おーき

ヒトラーのための虐殺会議のおーきのレビュー・感想・評価

ヒトラーのための虐殺会議(2022年製作の映画)
4.0
・そもそも、ユダヤ人に対する差別政策は1930年代から始まり、本作の元となる「ヴァンゼー会議」は1942年1月20日に行われている。そういった時代背景があるため、ユダヤ人に対する差別政策がさも当然のことのような空気感であり、発言の節々にそういった侮蔑のニュアンスの言葉が用いられている。
・「移動」させる住民には署名させる、など戦時中で、かつ、上記差別政策が行われている中でもそういった法的遵守は意識していたのか、という驚き
・立場やポリシーによって発言の趣旨が変わる、発言ではきれいな言葉で表現されつつも実際のところはこうだよねって休憩中に愚痴にしつつ会議の場では発言しない参加者の存在、また、結局のところ結論ありきで主催者の意図のとおり会議が進み、合意のニュアンスで会議が終わる、など社会人として思うところが多々あった。こういう会議ってあるよね。。。
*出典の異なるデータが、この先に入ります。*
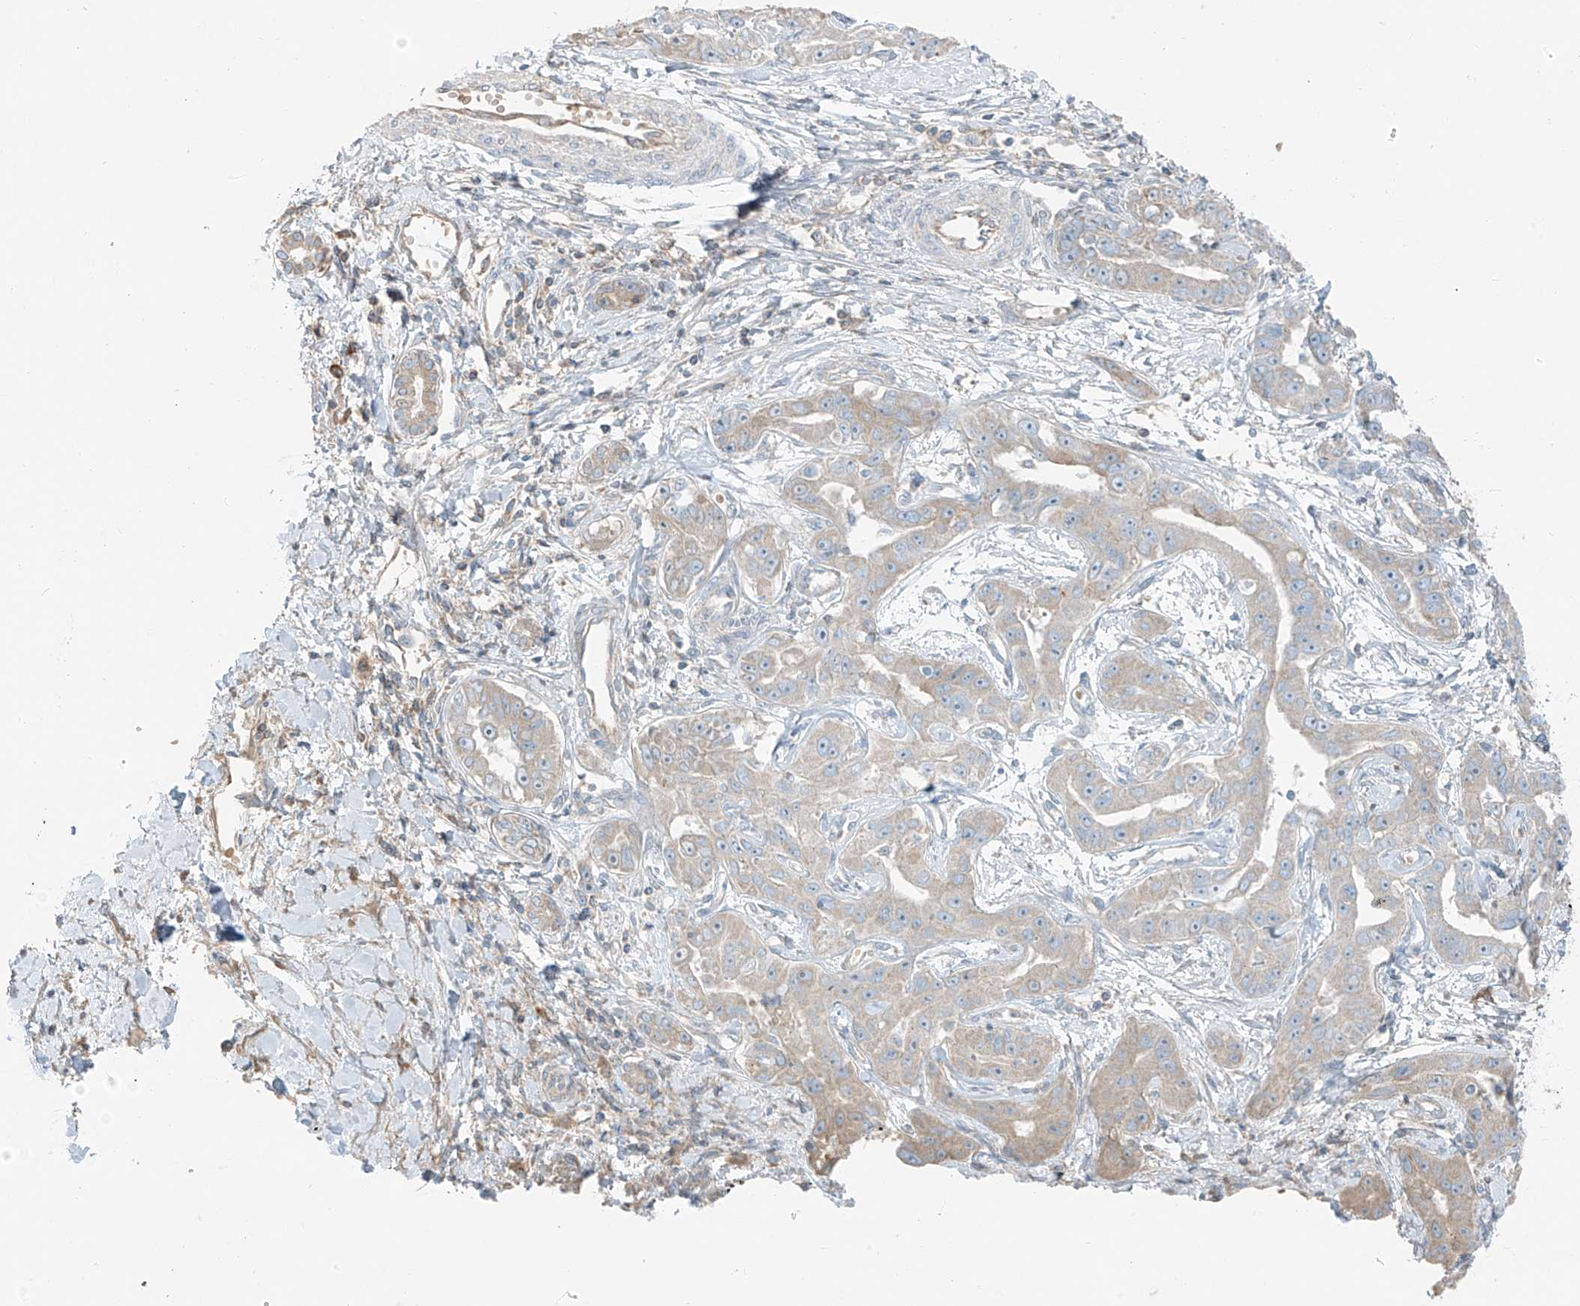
{"staining": {"intensity": "weak", "quantity": "<25%", "location": "cytoplasmic/membranous"}, "tissue": "liver cancer", "cell_type": "Tumor cells", "image_type": "cancer", "snomed": [{"axis": "morphology", "description": "Cholangiocarcinoma"}, {"axis": "topography", "description": "Liver"}], "caption": "Cholangiocarcinoma (liver) stained for a protein using IHC exhibits no expression tumor cells.", "gene": "FAM131C", "patient": {"sex": "male", "age": 59}}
・非常に地味な映画。ただ、目線や表情の変化の機微、立ち振る舞いが印象的で目を離せない。
・(もし認識が間違っていればご指摘ください。。。)正当化しない、肯定しない事実を描いた作品だと思われる。こういった作品が日本でも増えれば良いのだが、とは思うが書類焼却やなんやかんやあるため難しいのだろうな、という認識。こういった戦後の反省?振り返り?はドイツが先を進んでいるような印象。
・時代背景があるとはいえ、現代からすれば狂気的な雰囲気で延々と会議が進むので正直見終わった後はぐったりした。ただ、そういった雰囲気に徹底された映画だからこそ色々と感じることがあり、当時のドイツの状況や参加者の立場をきっちり把握した上で改めて観たい作品だと思った。